Akimboさんは78万円のコーリングをさっさと返して赤いギターを弾き始めました。赤いギター69万円ぐらいでした。
はてこ「いまこれを入門機に買う人は多いですか」店員さん「多いですねえ。いまいちばんですね」Akimboさん「そうだよね、やぱりね」はてこ「入門機に69万・・・」店員さん「はい。でも、だんだんギターが分かってくると細かいところ、たとえば重さや形ですとか微妙な使い勝手のよさなんかが気になってくるんですよ。そうすると、5万10万で買ったギターを下取りに出して、買ってを繰り返すより、最初からこれにすればよかった、ってなるんですよね」はてこ「なるほど。あ、ならそうやって最初に69万円のを買った人が、飽きたところで下取るのがいちばんいいですね!」 衝動買いをする飽きっぽい知人数名を思い出して言ったのですが、そのときのAkimboさんの顔を見て「失言だったんだな」とはてこは思った。
2.150万ギターの価格設定の理由を店員さんに伺う。
「これは音ももちろんすばらしいんですが、見て楽しむ美術品としての要素もあるんです。たとえばあの青いギターは、あのポジションマークの細工、」※鳥や海獣などのシルエットが描かれている。「あそこは真珠貝にプラチナを施したもので出来ているんです」
ええ、どこどこと思って近くに寄って見ると、確かに鮑の裏側のきらきらした部分のような貝の輝きの周りに銀色の金属の縁取りがありました。

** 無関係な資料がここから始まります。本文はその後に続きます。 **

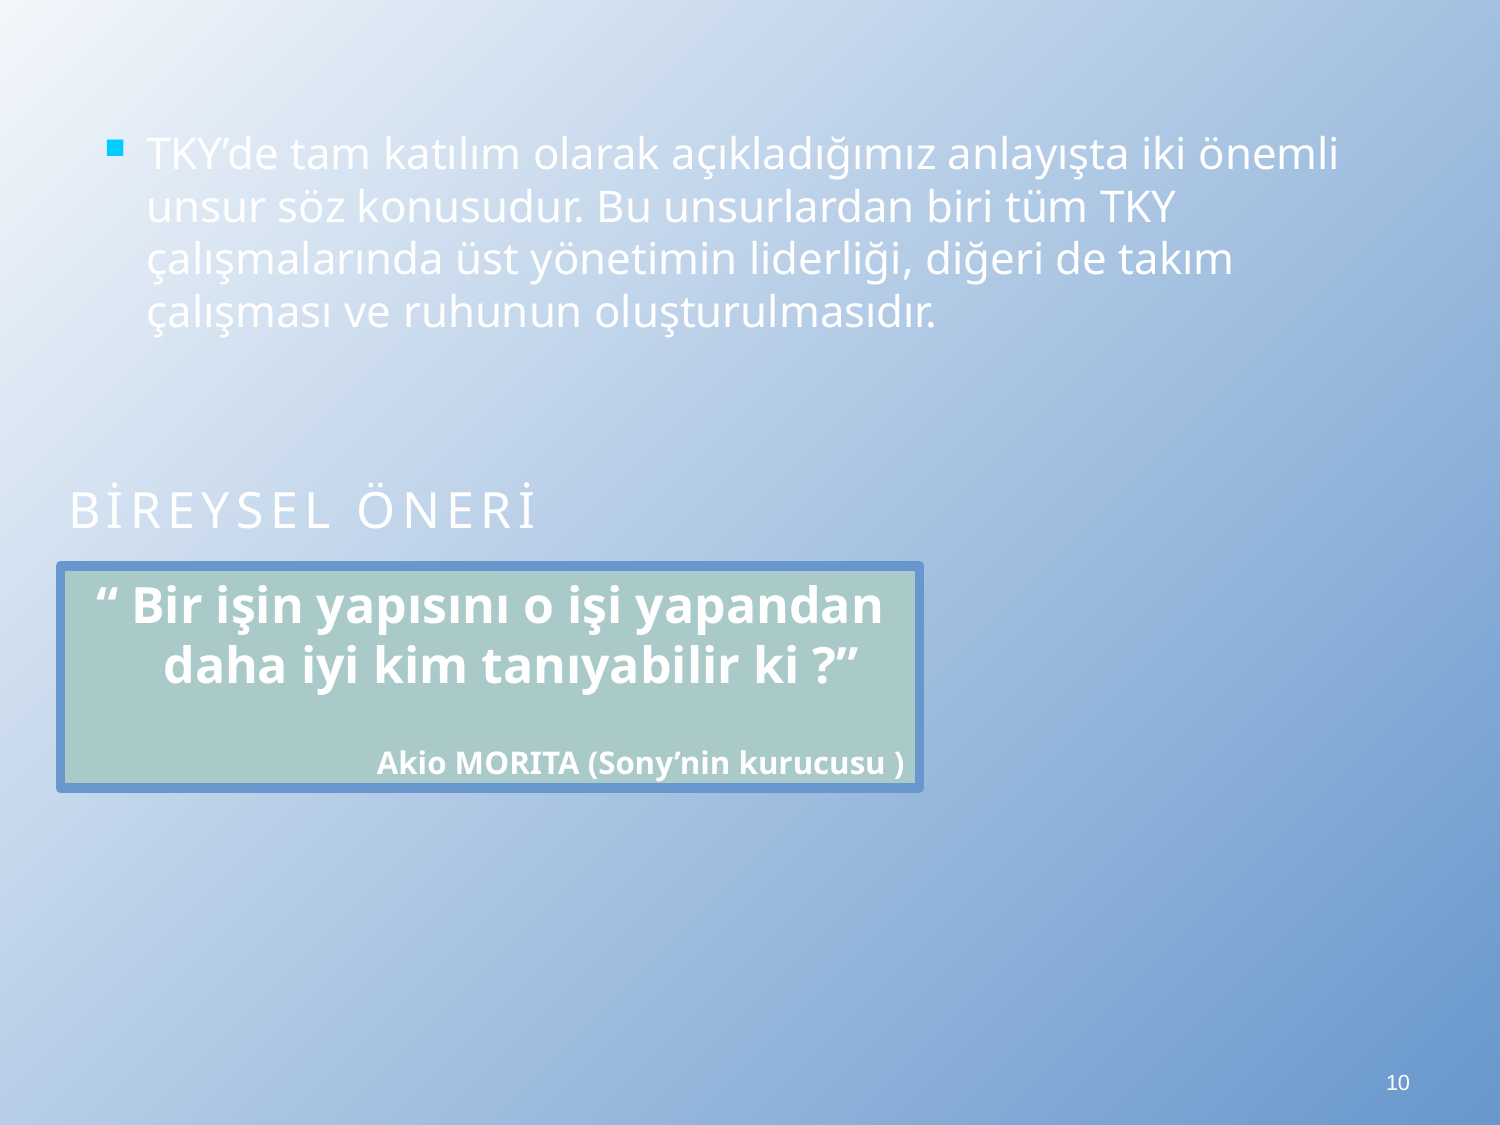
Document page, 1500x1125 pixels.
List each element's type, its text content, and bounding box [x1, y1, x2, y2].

「なるほど、これは細かいですね。じゃあこの部分のプラチナが鉄やステンレスだったらもっと安くできるんですね」「・・・うん、まあそういうのはないです」「これの贋物が出回るとその部分は鉄やステンレスなんだろうな」「そんなものないですよ」
これの廉価版は、贋物をたとえば中国で作るとして、と考えたのですが、ちょっと傷ついていらっしゃる店員さんを見て失言だったんだなとはてこは思った。
ここで売っているものを疑ったんじゃないんです。
お世辞抜きでほんとに感じのいい、ギターに詳しくギターを愛しているギターを弾くのが上手な店員さんでした。はてこだってひとの子です。あなたみたいな人を傷つけたくないと思うのは当然です。でも生きていくってむずかしいですね。